▶ ASSIGNED TASK
Can you write out the text of each of the records below verbatim, leaving out the pictures?

——————————

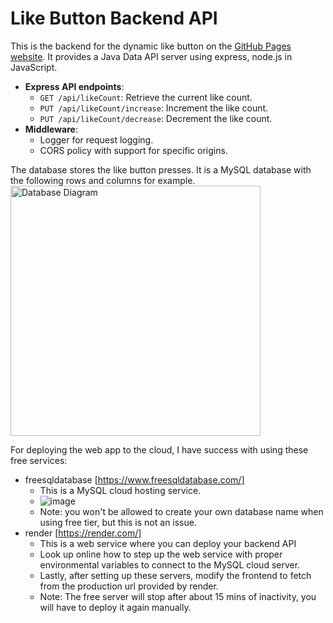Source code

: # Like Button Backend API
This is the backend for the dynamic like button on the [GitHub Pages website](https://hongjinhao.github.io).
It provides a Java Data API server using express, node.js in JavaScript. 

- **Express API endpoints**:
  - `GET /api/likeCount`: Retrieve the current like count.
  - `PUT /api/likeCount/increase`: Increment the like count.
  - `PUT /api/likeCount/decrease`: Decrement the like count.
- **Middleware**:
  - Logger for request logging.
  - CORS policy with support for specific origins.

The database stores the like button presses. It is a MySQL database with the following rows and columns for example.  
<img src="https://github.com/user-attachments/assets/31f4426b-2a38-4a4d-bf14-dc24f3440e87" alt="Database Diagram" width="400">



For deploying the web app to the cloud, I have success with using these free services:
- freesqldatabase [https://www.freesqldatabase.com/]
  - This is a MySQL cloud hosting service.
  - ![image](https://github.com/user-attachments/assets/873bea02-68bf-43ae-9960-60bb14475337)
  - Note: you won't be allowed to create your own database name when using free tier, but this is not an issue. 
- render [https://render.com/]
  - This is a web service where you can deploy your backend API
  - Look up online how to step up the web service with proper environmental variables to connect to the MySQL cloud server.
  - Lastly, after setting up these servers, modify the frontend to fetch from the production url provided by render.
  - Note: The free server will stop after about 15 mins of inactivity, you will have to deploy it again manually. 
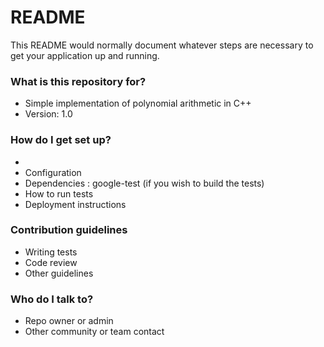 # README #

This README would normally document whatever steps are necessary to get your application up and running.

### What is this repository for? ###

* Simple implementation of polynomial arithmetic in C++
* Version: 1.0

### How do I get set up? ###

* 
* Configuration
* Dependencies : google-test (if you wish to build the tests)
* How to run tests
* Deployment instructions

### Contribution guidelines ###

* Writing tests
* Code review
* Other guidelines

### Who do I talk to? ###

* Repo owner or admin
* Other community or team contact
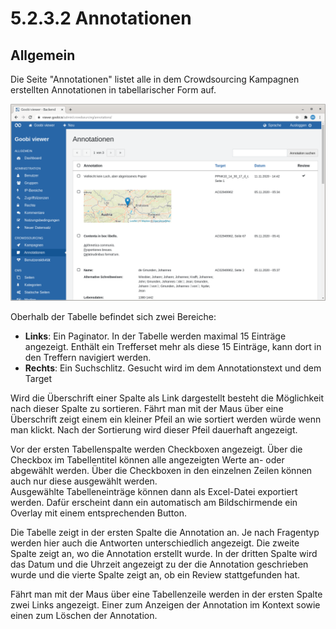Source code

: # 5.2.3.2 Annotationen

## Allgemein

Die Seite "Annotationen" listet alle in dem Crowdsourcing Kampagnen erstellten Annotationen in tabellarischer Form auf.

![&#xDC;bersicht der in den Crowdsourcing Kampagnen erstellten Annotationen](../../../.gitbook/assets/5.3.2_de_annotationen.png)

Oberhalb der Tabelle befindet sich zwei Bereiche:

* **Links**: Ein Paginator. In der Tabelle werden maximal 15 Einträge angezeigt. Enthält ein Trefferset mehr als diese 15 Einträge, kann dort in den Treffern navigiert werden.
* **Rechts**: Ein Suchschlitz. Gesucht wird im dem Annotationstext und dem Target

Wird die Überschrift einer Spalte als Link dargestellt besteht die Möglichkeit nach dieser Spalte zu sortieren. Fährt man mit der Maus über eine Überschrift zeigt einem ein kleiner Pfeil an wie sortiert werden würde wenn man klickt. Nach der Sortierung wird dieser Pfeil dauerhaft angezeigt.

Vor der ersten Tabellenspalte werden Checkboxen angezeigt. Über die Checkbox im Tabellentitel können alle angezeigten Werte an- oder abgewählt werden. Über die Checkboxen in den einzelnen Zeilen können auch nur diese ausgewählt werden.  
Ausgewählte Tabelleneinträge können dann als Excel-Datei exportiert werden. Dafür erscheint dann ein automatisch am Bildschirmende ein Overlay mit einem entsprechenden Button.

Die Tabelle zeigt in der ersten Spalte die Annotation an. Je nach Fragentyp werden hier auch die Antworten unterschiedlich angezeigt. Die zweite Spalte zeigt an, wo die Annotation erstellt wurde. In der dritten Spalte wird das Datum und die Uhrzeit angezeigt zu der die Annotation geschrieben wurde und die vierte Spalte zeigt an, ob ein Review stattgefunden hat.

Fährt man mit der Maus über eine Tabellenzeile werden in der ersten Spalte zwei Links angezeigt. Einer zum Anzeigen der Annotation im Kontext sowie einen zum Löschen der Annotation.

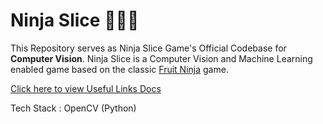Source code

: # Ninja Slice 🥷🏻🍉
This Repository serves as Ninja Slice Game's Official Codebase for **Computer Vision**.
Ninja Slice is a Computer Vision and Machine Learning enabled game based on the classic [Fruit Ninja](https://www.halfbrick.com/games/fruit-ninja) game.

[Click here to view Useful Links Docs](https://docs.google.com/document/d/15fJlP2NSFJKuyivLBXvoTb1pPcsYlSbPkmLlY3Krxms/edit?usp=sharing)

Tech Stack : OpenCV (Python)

——————————

▶ RESPONSE
Source code

: # Like Button Backend API
This is the backend for the dynamic like button on the [GitHub Pages website](https://hongjinhao.github.io).
It provides a Java Data API server using express, node.js in JavaScript. 

- **Express API endpoints**:
  - `GET /api/likeCount`: Retrieve the current like count.
  - `PUT /api/likeCount/increase`: Increment the like count.
  - `PUT /api/likeCount/decrease`: Decrement the like count.
- **Middleware**:
  - Logger for request logging.
  - CORS policy with support for specific origins.

The database stores the like button presses. It is a MySQL database with the following rows and columns for example.  
<img src="https://github.com/user-attachments/assets/31f4426b-2a38-4a4d-bf14-dc24f3440e87" alt="Database Diagram" width="400">



For deploying the web app to the cloud, I have success with using these free services:
- freesqldatabase [https://www.freesqldatabase.com/]
  - This is a MySQL cloud hosting service.
  - ![image](https://github.com/user-attachments/assets/873bea02-68bf-43ae-9960-60bb14475337)
  - Note: you won't be allowed to create your own database name when using free tier, but this is not an issue. 
- render [https://render.com/]
  - This is a web service where you can deploy your backend API
  - Look up online how to step up the web service with proper environmental variables to connect to the MySQL cloud server.
  - Lastly, after setting up these servers, modify the frontend to fetch from the production url provided by render.
  - Note: The free server will stop after about 15 mins of inactivity, you will have to deploy it again manually. 
 # README #

This README would normally document whatever steps are necessary to get your application up and running.

### What is this repository for? ###

* Simple implementation of polynomial arithmetic in C++
* Version: 1.0

### How do I get set up? ###

* 
* Configuration
* Dependencies : google-test (if you wish to build the tests)
* How to run tests
* Deployment instructions

### Contribution guidelines ###

* Writing tests
* Code review
* Other guidelines

### Who do I talk to? ###

* Repo owner or admin
* Other community or team contact
Source code

: # 5.2.3.2 Annotationen

## Allgemein

Die Seite "Annotationen" listet alle in dem Crowdsourcing Kampagnen erstellten Annotationen in tabellarischer Form auf.

![&#xDC;bersicht der in den Crowdsourcing Kampagnen erstellten Annotationen](../../../.gitbook/assets/5.3.2_de_annotationen.png)

Oberhalb der Tabelle befindet sich zwei Bereiche:

* **Links**: Ein Paginator. In der Tabelle werden maximal 15 Einträge angezeigt. Enthält ein Trefferset mehr als diese 15 Einträge, kann dort in den Treffern navigiert werden.
* **Rechts**: Ein Suchschlitz. Gesucht wird im dem Annotationstext und dem Target

Wird die Überschrift einer Spalte als Link dargestellt besteht die Möglichkeit nach dieser Spalte zu sortieren. Fährt man mit der Maus über eine Überschrift zeigt einem ein kleiner Pfeil an wie sortiert werden würde wenn man klickt. Nach der Sortierung wird dieser Pfeil dauerhaft angezeigt.

Vor der ersten Tabellenspalte werden Checkboxen angezeigt. Über die Checkbox im Tabellentitel können alle angezeigten Werte an- oder abgewählt werden. Über die Checkboxen in den einzelnen Zeilen können auch nur diese ausgewählt werden.  
Ausgewählte Tabelleneinträge können dann als Excel-Datei exportiert werden. Dafür erscheint dann ein automatisch am Bildschirmende ein Overlay mit einem entsprechenden Button.

Die Tabelle zeigt in der ersten Spalte die Annotation an. Je nach Fragentyp werden hier auch die Antworten unterschiedlich angezeigt. Die zweite Spalte zeigt an, wo die Annotation erstellt wurde. In der dritten Spalte wird das Datum und die Uhrzeit angezeigt zu der die Annotation geschrieben wurde und die vierte Spalte zeigt an, ob ein Review stattgefunden hat.

Fährt man mit der Maus über eine Tabellenzeile werden in der ersten Spalte zwei Links angezeigt. Einer zum Anzeigen der Annotation im Kontext sowie einen zum Löschen der Annotation.

Source code

: # Ninja Slice 🥷🏻🍉
This Repository serves as Ninja Slice Game's Official Codebase for **Computer Vision**.
Ninja Slice is a Computer Vision and Machine Learning enabled game based on the classic [Fruit Ninja](https://www.halfbrick.com/games/fruit-ninja) game.

[Click here to view Useful Links Docs](https://docs.google.com/document/d/15fJlP2NSFJKuyivLBXvoTb1pPcsYlSbPkmLlY3Krxms/edit?usp=sharing)

Tech Stack : OpenCV (Python)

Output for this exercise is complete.